• The problem
Print the listing below again from the line that contains "[125,789,139,807] $ -> (520, 514) none" onward, keeping every line exact and leaving out the lines before it.

• Provided entries
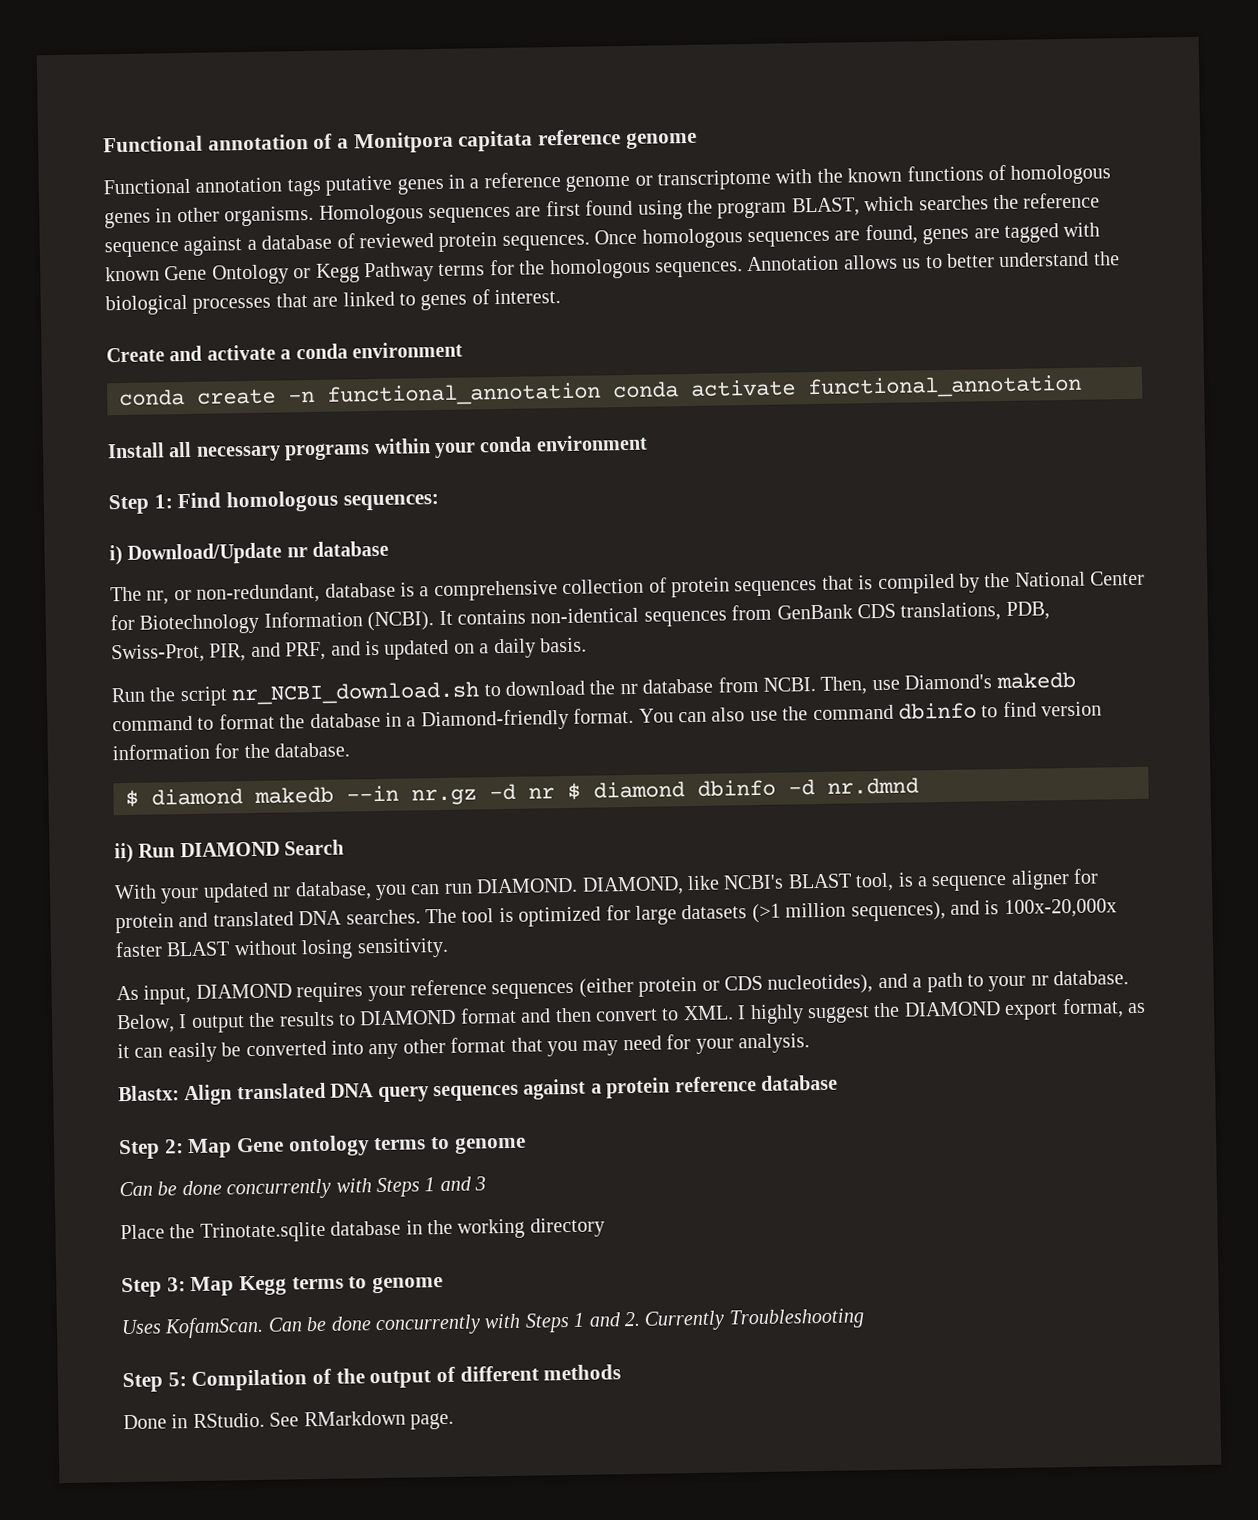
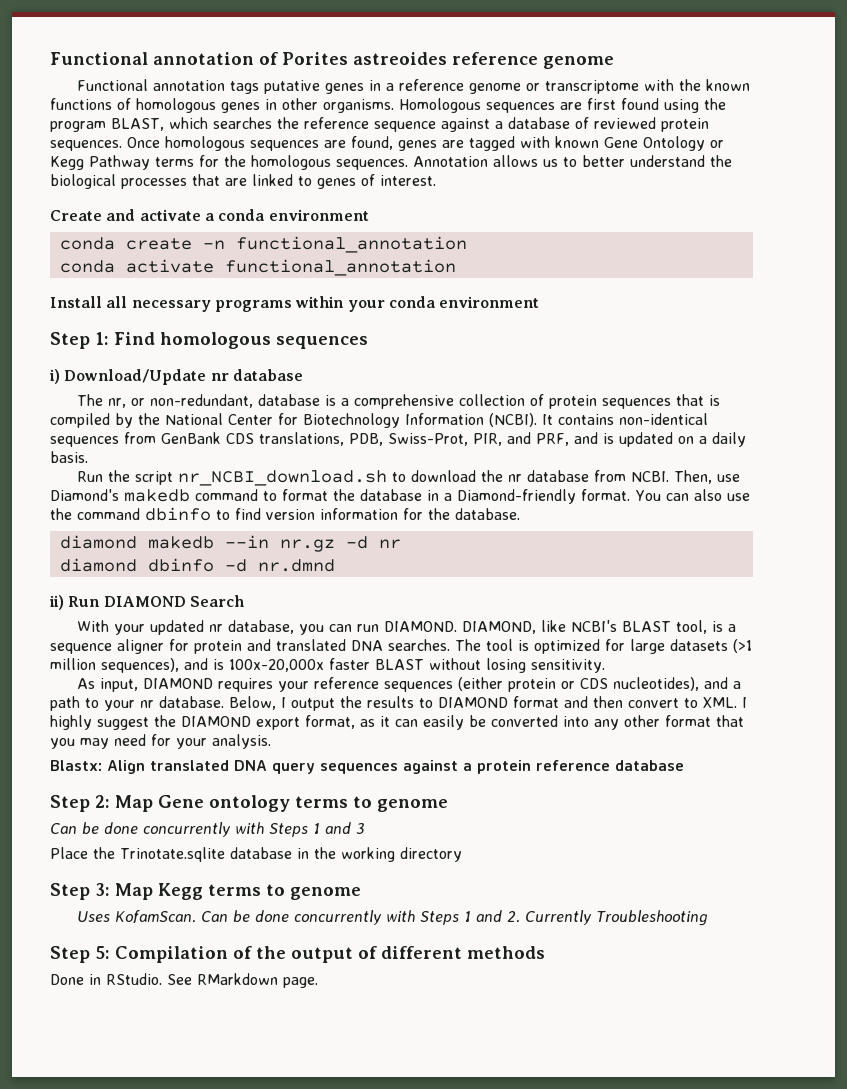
[337,130,534,154] a Monitpora capitata -> [282,52,447,65] Porites astreoides
(601, 394) none -> (467, 244) //
[342,493,439,511] sequences: -> [276,336,368,349] sequences
[125,789,139,807] $ -> (520, 514) none
[567,782,581,800] $ -> (401, 544) //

• Result of this exercise
[125,789,139,807] $ -> (520, 514) none
[567,782,581,800] $ -> (401, 544) //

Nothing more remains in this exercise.